Being Consoler-in-chiefPresident Moon Jae-in embarks on a seven-day trip to Vietnam and the United Arab Emirates (UAE) from March 22 to 28. His visit to the two countries carries significance as it reflects his initiative to expand South Korea’s economic markets around the world. Vietnam is one of the fast growing economies in Indochina, while the UAE is a hub of the Middle East.
Vietnam is a young, dynamic country with a 100 million population with an average age of just 30. Taking pride in amazing growth as high as 6.8 percent last year — second only to China in the world — Vietnam is our third largest export market following China and the United States. The nation is also a potential security partner as it could help curb China’s expansionism in the region.
Moon visited Vietnam last November to attend the Asia-Pacific Economic Cooperation meeting in Da Nang. His visit to Vietnam only four months later shows his determination to improve Seoul’s relations with Hanoi. We welcome this.
The problem is that his trip coincides with the day — March 23 — that commemorates the death of 55 sailors aboard the Cheonan warship eight years ago as a result of a North Korean torpedo attack. Moon cannot attend a ceremony to be held at 10 a.m. on that day at Daejeon National Cemetery due to his overseas trip. Since the date was designated a national commemoration day in 2016, former President Park Geun-hye attended the ceremony in the first year, followed by former Prime Minister Hwang Gyo-ahn in 2017 after Park’s impeachment by the National Assembly. If Moon does not attend this time, relatives of the victims will surely be disappointed.

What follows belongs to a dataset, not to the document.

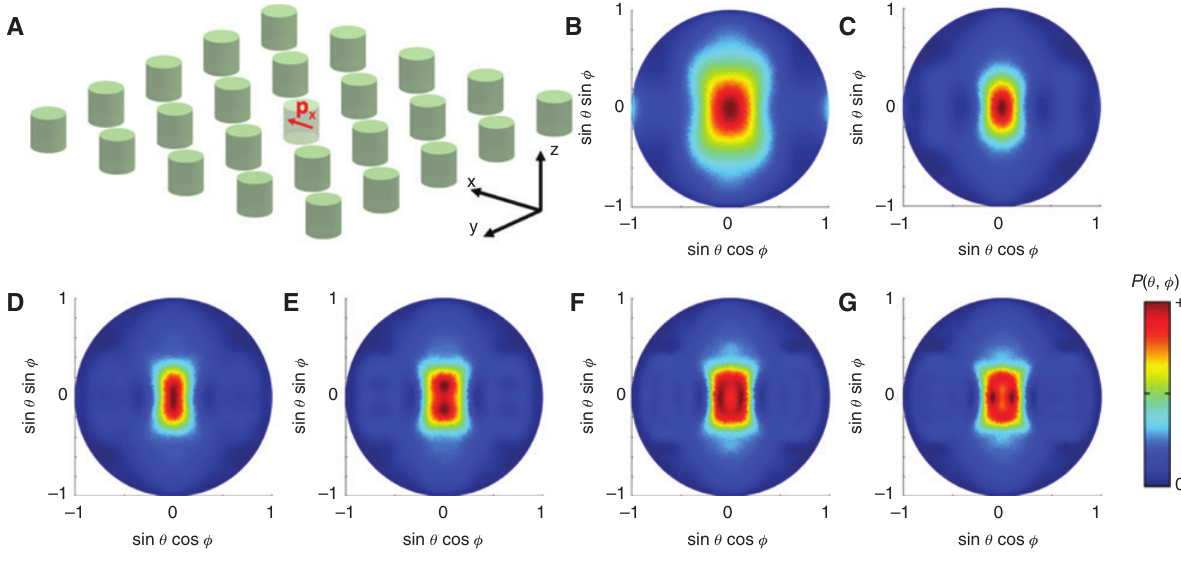
Figure 7: Finite array simulations. (A) Finite array consisting of 5 × 5 dielectic nanocylinders and excited by the point electric dipole p the center of the central nanocylinder. Emission pattern P ( θ , φ ) in the upper semisphere ( z > 0) from a finite array consisting of (B) 3 × 3 unit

This year’s ceremony also takes place shortly after Kim Yong-chol — director of the United Front Department of the Workers’ Party of North Korea and the mastermind of the Cheonan sinking and the shelling of Yeonpyeong Island later in 2010 — received a courteous welcome from the Moon administration when he visited South Korea to attend the opening ceremony of the PyeongChang Olympics last month. If Moon could attend the ceremony and console the unfathomable grief of the relatives of the victims by postponing his overseas trip by a day — or at least seek their understanding through a recorded message — it could help relieve their pain. If rearranging his schedule is difficult, he could meet them and console them with warm words before he begins his trip overseas.